Understanding Annuities | Various Types of Annuities

Variable Annuity Death Benefit
Most nonqualified annuity contracts, including variable
annuities, provide that if the annuitant dies before the
contract has starting paying out benefits, the
beneficiary named in the annuity contract will be paid a
death benefit.
This offers the annuity holder a guarantee that he or
she will not lose all of the funds he or she has paid into
the annuity if he or she should die before he or she
begins to receive annuity benefit payments.
Understanding Annuities | Various Types of Annuities

Immediate Annuities
An immediate annuity is one, which begins paying
benefits very quickly, usually within one year of the time
it is purchased. By its nature, an immediate annuity is
almost always purchased with a single premium.
The immediate annuity can be useful for an individual
who has received a large sum of money or must count
on these funds to pay expenses over a period of time.
Examples might include someone who has received
substantial life insurance proceeds, or a
businessperson receiving a large payment from a long-
term project.
Understanding Annuities | Various Types of Annuities

Deferred Annuities
A deferred annuity is one under which the annuity
holder defers or delays the receipt of the benefit
payouts until a later date.
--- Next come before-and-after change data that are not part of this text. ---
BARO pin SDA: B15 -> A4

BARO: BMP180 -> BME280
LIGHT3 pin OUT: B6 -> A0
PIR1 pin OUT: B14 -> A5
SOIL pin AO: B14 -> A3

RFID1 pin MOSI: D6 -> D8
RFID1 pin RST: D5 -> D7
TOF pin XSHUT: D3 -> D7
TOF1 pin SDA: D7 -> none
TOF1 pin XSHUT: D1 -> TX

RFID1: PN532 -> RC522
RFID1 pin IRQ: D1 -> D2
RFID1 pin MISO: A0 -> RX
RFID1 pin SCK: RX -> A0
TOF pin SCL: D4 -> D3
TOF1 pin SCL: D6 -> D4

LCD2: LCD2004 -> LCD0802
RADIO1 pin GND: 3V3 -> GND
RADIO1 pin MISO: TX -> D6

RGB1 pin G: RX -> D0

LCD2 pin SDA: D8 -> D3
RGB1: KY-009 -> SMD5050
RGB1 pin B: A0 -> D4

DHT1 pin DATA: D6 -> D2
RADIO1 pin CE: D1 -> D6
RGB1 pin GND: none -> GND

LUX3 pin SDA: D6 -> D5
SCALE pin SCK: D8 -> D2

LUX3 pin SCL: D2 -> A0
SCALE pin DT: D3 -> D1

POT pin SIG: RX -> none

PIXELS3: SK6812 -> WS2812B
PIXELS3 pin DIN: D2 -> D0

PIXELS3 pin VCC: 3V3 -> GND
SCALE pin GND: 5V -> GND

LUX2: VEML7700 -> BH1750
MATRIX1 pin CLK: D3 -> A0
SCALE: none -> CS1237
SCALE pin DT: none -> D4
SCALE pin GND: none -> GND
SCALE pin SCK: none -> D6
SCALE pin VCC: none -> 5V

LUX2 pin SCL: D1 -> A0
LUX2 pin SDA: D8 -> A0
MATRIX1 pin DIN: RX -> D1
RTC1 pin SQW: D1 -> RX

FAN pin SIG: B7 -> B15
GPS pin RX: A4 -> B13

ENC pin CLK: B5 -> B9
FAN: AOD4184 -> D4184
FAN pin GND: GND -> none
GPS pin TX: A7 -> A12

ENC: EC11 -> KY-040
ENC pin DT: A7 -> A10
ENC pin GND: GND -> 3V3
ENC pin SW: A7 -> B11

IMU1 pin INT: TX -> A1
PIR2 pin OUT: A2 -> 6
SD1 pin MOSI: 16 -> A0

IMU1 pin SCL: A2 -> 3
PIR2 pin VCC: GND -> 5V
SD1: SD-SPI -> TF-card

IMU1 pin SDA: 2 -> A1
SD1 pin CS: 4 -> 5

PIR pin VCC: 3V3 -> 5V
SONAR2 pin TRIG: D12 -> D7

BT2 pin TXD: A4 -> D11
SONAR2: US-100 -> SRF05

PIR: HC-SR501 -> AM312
Most deferred annuity
contracts provide considerable flexibility in the timing of
premium payments and benefit payouts.
The accumulation phase – the “putting in” phase when
premiums are being paid into the annuity – may last
only a few years or it may continue for many years.
Likewise, the annuitization phase – the “taking out”
phase when benefits are paid out – might last only a
few years, or could last for decades.